== Record extracts
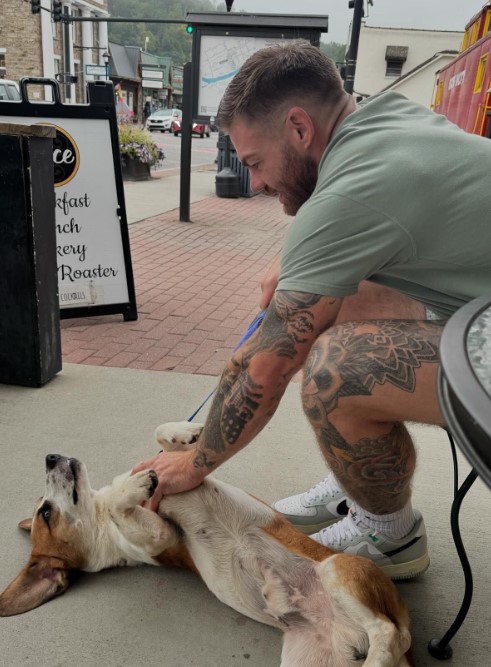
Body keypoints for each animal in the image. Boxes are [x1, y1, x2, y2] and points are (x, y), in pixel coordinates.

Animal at [0, 422, 416, 667]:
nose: (50, 456)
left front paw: (187, 432)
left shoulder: (182, 469)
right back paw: (377, 658)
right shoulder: (160, 537)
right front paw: (133, 487)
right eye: (46, 512)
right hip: (334, 582)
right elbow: (125, 506)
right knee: (391, 633)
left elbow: (164, 438)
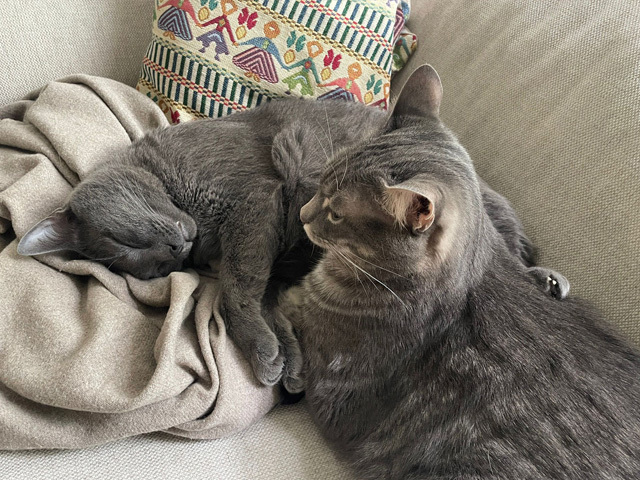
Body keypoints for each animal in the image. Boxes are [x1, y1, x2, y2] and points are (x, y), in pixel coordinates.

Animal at [18, 96, 567, 392]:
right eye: (147, 269)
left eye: (124, 242)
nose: (176, 250)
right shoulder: (270, 250)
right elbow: (264, 299)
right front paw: (285, 358)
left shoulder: (254, 204)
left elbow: (237, 290)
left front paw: (267, 354)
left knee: (507, 251)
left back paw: (546, 280)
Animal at [277, 65, 640, 479]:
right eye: (321, 181)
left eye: (336, 213)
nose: (303, 214)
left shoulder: (332, 388)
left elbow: (284, 314)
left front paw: (290, 366)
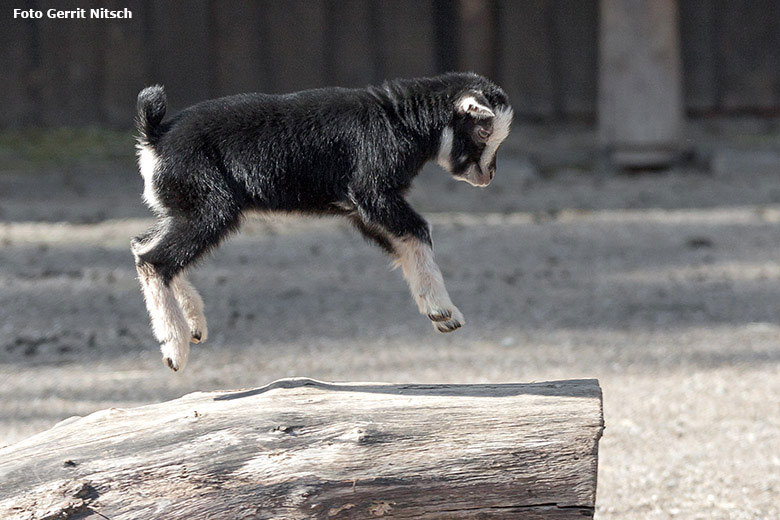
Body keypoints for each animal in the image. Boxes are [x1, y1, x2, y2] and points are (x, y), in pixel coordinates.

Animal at [133, 72, 512, 370]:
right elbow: (419, 230)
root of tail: (156, 137)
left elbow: (404, 241)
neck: (399, 119)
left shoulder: (359, 209)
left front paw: (442, 315)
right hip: (209, 205)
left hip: (183, 207)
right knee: (154, 261)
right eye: (482, 132)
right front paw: (442, 309)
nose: (488, 175)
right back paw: (175, 347)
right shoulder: (372, 190)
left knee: (142, 246)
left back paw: (194, 323)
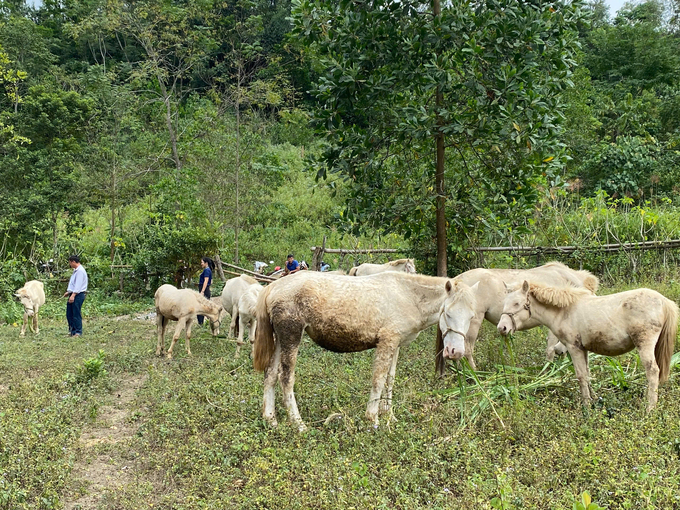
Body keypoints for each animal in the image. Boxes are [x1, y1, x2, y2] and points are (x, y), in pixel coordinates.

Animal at [251, 270, 478, 430]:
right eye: (448, 313)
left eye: (471, 316)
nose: (456, 351)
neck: (408, 295)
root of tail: (273, 287)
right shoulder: (387, 341)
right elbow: (378, 379)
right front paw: (373, 418)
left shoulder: (395, 345)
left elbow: (390, 379)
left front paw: (390, 415)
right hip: (291, 335)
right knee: (285, 378)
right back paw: (298, 424)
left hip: (280, 339)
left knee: (270, 374)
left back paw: (270, 419)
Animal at [436, 262, 600, 374]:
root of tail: (457, 280)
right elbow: (550, 350)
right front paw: (548, 372)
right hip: (473, 323)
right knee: (467, 349)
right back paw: (474, 374)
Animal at [496, 278, 676, 410]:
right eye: (504, 303)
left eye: (517, 303)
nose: (502, 328)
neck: (564, 311)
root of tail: (664, 301)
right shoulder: (584, 349)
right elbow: (588, 374)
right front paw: (594, 399)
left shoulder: (574, 348)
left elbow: (581, 376)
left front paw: (587, 407)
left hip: (645, 345)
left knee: (652, 371)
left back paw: (649, 409)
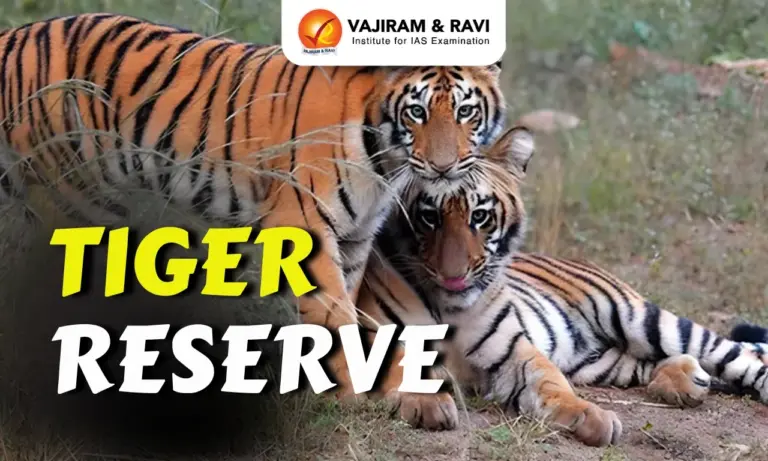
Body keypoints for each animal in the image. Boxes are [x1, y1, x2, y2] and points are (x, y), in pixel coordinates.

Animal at [0, 13, 508, 424]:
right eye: (417, 111)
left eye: (465, 111)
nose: (443, 167)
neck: (385, 159)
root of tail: (15, 35)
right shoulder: (305, 225)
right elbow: (335, 317)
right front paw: (348, 395)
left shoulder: (355, 239)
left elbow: (357, 315)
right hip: (68, 195)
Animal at [357, 125, 768, 447]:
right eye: (429, 217)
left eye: (480, 216)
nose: (454, 275)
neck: (450, 306)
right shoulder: (372, 337)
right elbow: (399, 366)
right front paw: (427, 403)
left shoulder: (513, 351)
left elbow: (550, 382)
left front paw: (591, 417)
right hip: (603, 363)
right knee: (661, 363)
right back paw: (684, 381)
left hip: (642, 318)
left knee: (739, 357)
====
**Directions**
Your reply should be the lines of the records from the start through the line with "right back paw: (377, 658)", copied word for word, pictures omitted.

**Finished exercise**
Body keypoints for each animal in the image. Boxes are [x1, y1, x2, y2] and points are (x, y), in pixel coordinates.

Animal at [0, 422, 416, 667]:
nose: (50, 456)
left front paw: (187, 432)
left shoulder: (182, 469)
right back paw: (377, 658)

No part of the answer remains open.